> _Brief_
Answer from the basketball player profile:
(a) At which high school did Toney average 14.1 points and 7.5 rebounds per game in his junior season?
(b) Against which team did he score his career-high 27 points?
(c) Which team does the career history list for him in 2024?

> _Text provided_
○ ○ ○ ○ ○

No. 5 – Noblesville Boom
- Position: Shooting guard
- League: NBA G League

Personal information
- Born: November 12, 1999 (age 26) Birmingham, Alabama, U.S.
- Listed height: 6 ft 6 in (1.98 m)
- Listed weight: 205 lb (93 kg)

Career information
- High school: Columbia (Huntsville, Alabama); Northwood Temple Academy (Fayetteville, North Carolina); Trinity Christian (Fayetteville, North Carolina);
- College: Pittsburgh (2018–2021); Arkansas (2021–2022);
- NBA draft: 2022: undrafted
- Playing career: 2022–present

Career history
- 2022–2023: Lakeland Magic
- 2023–2024: Grand Rapids Gold
- 2024: Kolossos Rodou
- 2025: Bashkimi
- 2025–present: Noblesville Boom
- Stats at NBA.com
- Stats at Basketball Reference

= Au'Diese Toney =

American basketball player (born 1999)

Au'Diese Mavaire Toney (born November 12, 1999) is an American professional basketball player for the Noblesville Boom of the NBA G League. He played college basketball for the Pittsburgh Panthers and the Arkansas Razorbacks.

==High school career==
Toney started his high school career at Columbia High School in Huntsville, Alabama before moving to Northwood Temple Academy in Fayetteville, North Carolina. In his junior season at Trinity Christian School in Fayetteville, he averaged 14.1 points and 7.5 rebounds per game. Toney teamed with future Duke player Joey Baker to lead Trinity to a 25–6 record and an NCISAA 1A state championship. Toney reclassified to the 2018 class, allowing him to bypass his senior season. He committed to playing college basketball for Pittsburgh in June 2018 over offers from Virginia Tech, Ole Miss and Georgia Tech.

==College career==
In his college debut against Youngstown State, Toney recorded 12 points and nine rebounds. As a freshman at Pittsburgh, Toney averaged 7.5 points and 5.6 rebounds per game but saw his production decline in conference play. On January 28, 2020, he scored a career-high 27 points in a 79–67 loss to Duke. In his sophomore season, Toney averaged 9.5 points and 4.8 rebounds per game. He missed a game against Florida State on February 20, 2021, due to sustaining a concussion in a car accident. As a junior, he averaged 14.4 points and 5.9 rebounds per game in 16 games, before entering the transfer portal on February 25. For his senior season, Toney transferred to Arkansas. On November 23, he posted 19 points and nine rebounds in a 73–67 victory against Cincinnati to win the Hall of Fame Classic, and was named tournament MVP.

○ ○ ○ ○ ○

> _Stored data_

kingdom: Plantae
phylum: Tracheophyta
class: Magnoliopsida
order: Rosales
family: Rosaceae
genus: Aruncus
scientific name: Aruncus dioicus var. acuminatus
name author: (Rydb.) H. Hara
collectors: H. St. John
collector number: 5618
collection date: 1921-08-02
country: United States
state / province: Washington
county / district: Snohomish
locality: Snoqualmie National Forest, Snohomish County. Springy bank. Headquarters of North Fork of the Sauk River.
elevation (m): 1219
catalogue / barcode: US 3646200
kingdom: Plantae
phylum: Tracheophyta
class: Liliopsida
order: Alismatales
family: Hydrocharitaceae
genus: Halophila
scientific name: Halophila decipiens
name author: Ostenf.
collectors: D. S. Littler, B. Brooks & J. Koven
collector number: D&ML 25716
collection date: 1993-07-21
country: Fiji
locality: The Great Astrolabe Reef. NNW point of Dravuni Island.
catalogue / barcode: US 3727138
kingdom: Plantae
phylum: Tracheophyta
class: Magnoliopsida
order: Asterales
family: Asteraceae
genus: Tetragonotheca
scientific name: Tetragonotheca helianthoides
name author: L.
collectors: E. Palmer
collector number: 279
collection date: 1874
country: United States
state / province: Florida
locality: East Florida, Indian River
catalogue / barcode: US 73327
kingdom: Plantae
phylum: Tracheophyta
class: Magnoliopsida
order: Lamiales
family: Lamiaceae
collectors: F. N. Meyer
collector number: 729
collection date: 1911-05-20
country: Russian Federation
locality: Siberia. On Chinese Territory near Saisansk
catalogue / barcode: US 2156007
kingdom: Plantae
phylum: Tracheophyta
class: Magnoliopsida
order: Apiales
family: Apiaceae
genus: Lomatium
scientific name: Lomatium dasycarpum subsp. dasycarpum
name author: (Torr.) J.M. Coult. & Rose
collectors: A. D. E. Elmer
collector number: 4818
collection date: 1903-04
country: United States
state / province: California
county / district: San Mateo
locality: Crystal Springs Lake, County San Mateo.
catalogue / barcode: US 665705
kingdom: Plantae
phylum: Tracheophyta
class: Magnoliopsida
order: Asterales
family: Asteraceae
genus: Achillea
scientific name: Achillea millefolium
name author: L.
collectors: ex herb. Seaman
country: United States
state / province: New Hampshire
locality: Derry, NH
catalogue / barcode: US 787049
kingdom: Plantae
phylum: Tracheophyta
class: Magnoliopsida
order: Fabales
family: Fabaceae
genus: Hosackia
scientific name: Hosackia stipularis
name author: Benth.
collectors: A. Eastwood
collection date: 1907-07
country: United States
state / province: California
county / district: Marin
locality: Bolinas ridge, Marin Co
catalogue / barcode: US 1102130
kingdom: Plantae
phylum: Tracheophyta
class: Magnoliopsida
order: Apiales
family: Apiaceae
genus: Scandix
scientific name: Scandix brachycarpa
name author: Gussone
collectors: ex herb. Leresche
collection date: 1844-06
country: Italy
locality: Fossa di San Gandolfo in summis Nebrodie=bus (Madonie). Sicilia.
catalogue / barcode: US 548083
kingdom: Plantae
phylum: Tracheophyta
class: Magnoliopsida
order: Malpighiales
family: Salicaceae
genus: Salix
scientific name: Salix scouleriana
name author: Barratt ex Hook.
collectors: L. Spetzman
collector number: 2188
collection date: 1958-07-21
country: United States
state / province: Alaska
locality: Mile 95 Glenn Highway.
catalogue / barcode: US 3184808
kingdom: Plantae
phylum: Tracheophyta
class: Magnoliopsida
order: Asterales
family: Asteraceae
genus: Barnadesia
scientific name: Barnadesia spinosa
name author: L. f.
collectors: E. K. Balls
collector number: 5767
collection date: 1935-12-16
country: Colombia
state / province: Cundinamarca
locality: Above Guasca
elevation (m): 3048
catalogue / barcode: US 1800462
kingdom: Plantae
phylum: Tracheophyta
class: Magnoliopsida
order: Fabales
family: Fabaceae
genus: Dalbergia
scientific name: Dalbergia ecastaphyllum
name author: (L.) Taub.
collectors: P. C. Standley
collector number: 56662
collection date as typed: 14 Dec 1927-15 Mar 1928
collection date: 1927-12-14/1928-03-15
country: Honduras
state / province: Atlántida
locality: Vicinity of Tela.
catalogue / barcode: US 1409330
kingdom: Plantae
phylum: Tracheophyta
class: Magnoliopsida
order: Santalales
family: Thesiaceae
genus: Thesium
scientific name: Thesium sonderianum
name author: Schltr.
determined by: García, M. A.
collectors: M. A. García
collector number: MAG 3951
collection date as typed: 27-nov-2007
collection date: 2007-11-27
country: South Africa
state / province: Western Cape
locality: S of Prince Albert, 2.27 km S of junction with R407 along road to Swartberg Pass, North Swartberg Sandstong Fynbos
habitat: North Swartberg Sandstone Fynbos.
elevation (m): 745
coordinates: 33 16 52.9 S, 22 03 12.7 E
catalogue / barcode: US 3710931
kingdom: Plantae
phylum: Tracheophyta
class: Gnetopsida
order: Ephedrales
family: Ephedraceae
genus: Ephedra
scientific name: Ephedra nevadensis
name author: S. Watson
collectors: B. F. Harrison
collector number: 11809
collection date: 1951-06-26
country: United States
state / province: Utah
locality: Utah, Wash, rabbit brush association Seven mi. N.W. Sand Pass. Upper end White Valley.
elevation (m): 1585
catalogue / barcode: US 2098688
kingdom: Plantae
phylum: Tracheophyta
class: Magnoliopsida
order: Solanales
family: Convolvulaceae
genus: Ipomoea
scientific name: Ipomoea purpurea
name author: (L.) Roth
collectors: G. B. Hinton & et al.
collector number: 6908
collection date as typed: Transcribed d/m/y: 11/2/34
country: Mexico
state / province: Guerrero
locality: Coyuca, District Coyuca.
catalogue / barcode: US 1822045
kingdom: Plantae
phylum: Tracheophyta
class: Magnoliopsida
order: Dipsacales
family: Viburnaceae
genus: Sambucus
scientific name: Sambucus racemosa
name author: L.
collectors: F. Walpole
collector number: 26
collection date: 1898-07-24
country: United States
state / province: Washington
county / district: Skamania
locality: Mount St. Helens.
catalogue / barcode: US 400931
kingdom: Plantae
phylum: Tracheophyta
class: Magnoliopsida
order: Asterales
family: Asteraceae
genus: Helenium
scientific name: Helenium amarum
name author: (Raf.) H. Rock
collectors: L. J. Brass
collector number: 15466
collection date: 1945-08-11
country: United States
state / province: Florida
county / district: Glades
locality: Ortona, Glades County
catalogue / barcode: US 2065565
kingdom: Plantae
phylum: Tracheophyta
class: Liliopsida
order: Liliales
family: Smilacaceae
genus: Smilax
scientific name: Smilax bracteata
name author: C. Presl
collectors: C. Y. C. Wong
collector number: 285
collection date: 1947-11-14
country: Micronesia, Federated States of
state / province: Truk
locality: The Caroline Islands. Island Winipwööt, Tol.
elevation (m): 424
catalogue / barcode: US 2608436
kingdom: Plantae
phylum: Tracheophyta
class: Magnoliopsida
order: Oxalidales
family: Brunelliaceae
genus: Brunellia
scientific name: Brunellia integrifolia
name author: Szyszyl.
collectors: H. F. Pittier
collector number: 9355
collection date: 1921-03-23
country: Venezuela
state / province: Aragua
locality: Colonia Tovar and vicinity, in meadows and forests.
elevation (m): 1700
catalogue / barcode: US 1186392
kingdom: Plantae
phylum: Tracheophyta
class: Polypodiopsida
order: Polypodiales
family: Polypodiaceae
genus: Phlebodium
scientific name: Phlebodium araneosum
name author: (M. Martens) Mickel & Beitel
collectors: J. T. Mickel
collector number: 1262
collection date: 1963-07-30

○ ○ ○ ○ ○

> _Answer to the exercise_
(a) Trinity Christian School in Fayetteville, North Carolina.
(b) Duke, in a 79–67 loss on January 28, 2020.
(c) Kolossos Rodou.